In the listing below, locate the lines bearing the word "davam". Copy every one of them.

* EXERCISE DATA:
--------

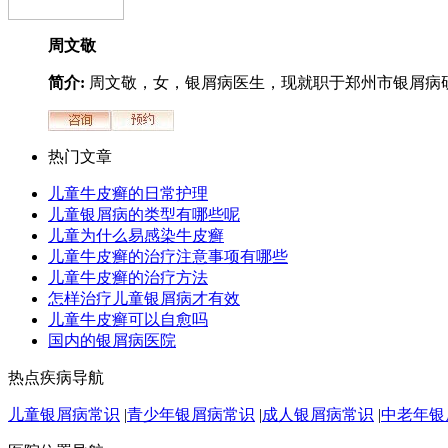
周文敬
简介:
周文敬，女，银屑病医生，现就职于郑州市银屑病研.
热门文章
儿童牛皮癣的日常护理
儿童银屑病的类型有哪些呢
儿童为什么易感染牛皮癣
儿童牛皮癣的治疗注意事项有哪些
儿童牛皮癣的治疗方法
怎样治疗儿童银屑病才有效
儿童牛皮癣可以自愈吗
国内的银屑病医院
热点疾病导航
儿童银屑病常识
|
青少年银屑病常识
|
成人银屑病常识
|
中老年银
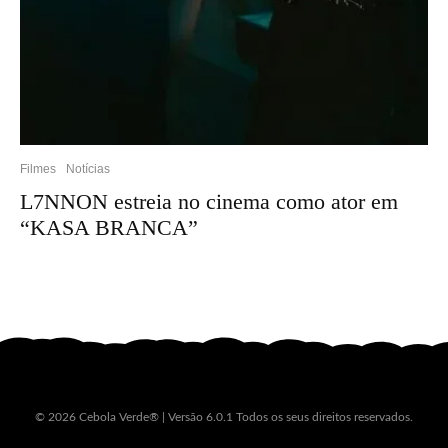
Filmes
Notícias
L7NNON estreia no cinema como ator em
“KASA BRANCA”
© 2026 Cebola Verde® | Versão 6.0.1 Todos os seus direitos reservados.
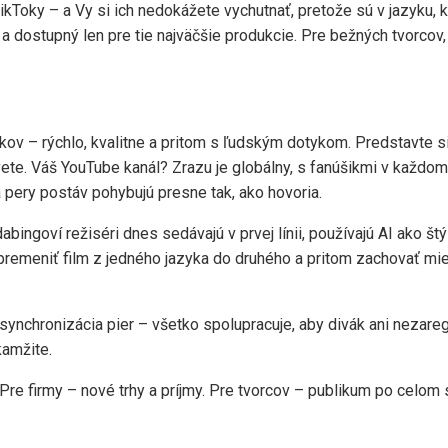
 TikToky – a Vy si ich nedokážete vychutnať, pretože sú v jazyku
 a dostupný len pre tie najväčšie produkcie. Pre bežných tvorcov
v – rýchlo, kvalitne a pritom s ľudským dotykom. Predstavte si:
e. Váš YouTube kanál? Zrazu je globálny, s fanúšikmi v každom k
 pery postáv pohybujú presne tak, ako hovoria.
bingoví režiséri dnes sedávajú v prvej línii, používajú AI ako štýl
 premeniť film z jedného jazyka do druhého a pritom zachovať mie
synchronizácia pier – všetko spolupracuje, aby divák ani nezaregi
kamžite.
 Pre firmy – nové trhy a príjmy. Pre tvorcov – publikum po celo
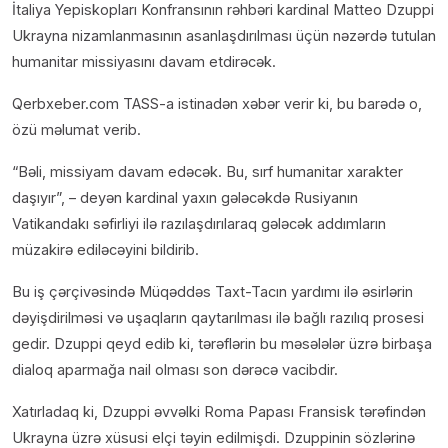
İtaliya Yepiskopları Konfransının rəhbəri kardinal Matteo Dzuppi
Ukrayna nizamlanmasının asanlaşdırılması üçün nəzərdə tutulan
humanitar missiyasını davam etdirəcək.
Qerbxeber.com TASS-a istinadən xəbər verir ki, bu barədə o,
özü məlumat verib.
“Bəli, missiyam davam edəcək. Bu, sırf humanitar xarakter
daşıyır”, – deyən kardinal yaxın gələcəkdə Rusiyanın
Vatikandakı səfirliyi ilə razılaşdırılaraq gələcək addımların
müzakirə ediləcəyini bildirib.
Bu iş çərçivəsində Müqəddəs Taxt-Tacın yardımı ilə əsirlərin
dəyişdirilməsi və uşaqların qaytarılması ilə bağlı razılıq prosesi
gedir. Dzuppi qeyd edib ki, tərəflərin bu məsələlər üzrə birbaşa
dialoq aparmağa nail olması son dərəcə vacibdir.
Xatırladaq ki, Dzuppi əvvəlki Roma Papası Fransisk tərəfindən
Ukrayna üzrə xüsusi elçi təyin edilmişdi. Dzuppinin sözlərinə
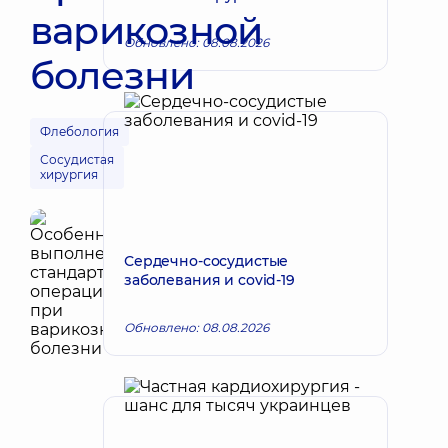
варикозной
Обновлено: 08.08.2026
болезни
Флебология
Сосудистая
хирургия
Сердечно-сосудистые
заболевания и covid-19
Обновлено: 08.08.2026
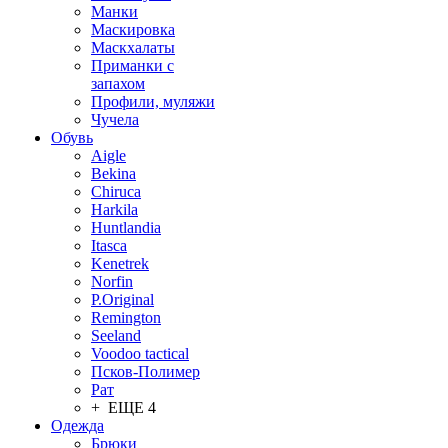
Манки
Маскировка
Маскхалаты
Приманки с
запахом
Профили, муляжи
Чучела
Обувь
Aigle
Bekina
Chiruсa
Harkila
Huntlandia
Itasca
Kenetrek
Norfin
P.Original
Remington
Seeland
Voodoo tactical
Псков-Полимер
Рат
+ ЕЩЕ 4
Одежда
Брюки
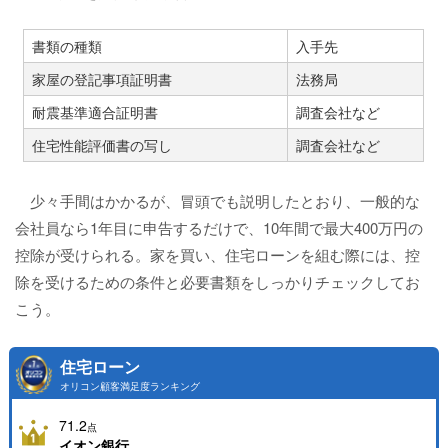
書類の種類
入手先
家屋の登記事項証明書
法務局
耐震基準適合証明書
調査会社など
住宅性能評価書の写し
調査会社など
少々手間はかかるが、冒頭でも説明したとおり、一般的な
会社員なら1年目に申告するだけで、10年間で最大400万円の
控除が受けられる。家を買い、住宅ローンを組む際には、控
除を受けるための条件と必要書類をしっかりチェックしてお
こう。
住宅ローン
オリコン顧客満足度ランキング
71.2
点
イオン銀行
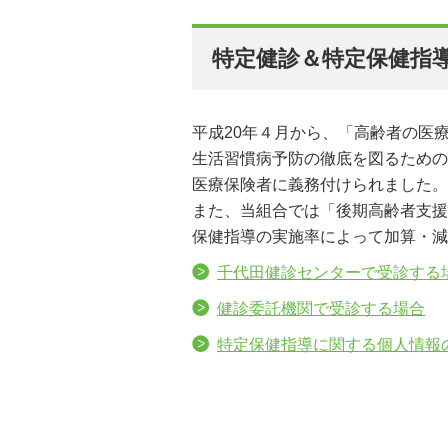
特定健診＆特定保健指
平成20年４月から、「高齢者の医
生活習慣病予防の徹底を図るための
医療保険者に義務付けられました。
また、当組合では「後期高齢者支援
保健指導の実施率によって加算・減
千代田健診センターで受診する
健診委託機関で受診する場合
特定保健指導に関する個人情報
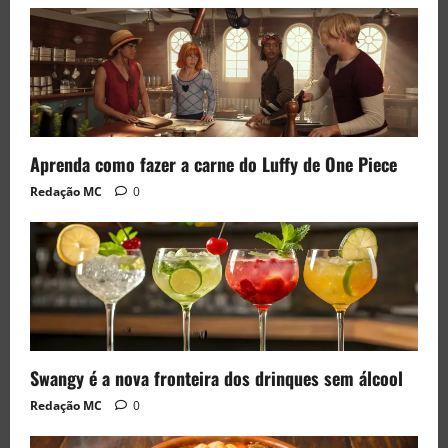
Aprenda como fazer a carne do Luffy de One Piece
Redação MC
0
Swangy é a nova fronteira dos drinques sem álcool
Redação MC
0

--------

* SOLUTION:
humanitar missiyasını davam etdirəcək.
“Bəli, missiyam davam edəcək. Bu, sırf humanitar xarakter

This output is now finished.